§ Questions
(a) Answer each question using the passage on the Department's portfolio assessment.
(i) Where would evidence of students' ability to work collaboratively be found?
(ii) What inter-reader reliability ratings were achieved on each of the traits measured?
(iii) What N is given for Capstone Seminars in the Figure 4 caption?
(b) Print the passage on the Department's portfolio assessment between "Figure 4. Summary" and "Capstone Seminars N=46)", inclusive.

§ Supplied text
------------------------------------------------
As Figure 3 shows, the Department was interested in assessing the following: the ability of students to think critically; the ability to students to demonstrate a global perspective in their analytic writing ability; a demonstration of drafting as part of our writing-as-process departmental pedagogy; the ability to cite texts as demonstration of their documentation skills and as evidence of their ability to use multiple texts to support their analytic writing; the ability of students to make oral presentations (evidence of which would be found in slides or handouts within the portfolios); the ability of students to work collaboratively (evidence of which would be found in drafts or in multiple-authored documents); and an overall portfolio score, a holistically-derived evaluation.  In relational terms, we believed that the ability to demonstrate critical thinking, to exhibit global perspective, to use writing-as-process, to cite sources, to deliver oral presentations, and to work collaboratively were associated with the ability to write in an academic setting.  The lower the levels identified, the more work would be needed to strengthen the curriculum; the higher the levels identified, the more the Department could be confident that the curriculum was meeting the curricular goals embedded in the portfolio assessment instrument.  Figure 4 presents a summary of our analytic reading, again achieving inter-reader reliability ratings of .6 or above on each of the traits measured.

Figure 4. Summary of Portfolio Reading, Fall 2003 (Freshman Composition N=58; Cultural History N=19; Technical Writing (N=48); Capstone Seminars N=46)
------------------------------------------------
§ Data below
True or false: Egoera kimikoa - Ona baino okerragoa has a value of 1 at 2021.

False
------------------------------------------------
§ Answer section
(a)
(i) In drafts or in multiple-authored documents.
(ii) Ratings of .6 or above.
(iii) N=46.

(b)
Figure 4. Summary of Portfolio Reading, Fall 2003 (Freshman Composition N=58; Cultural History N=19; Technical Writing (N=48); Capstone Seminars N=46)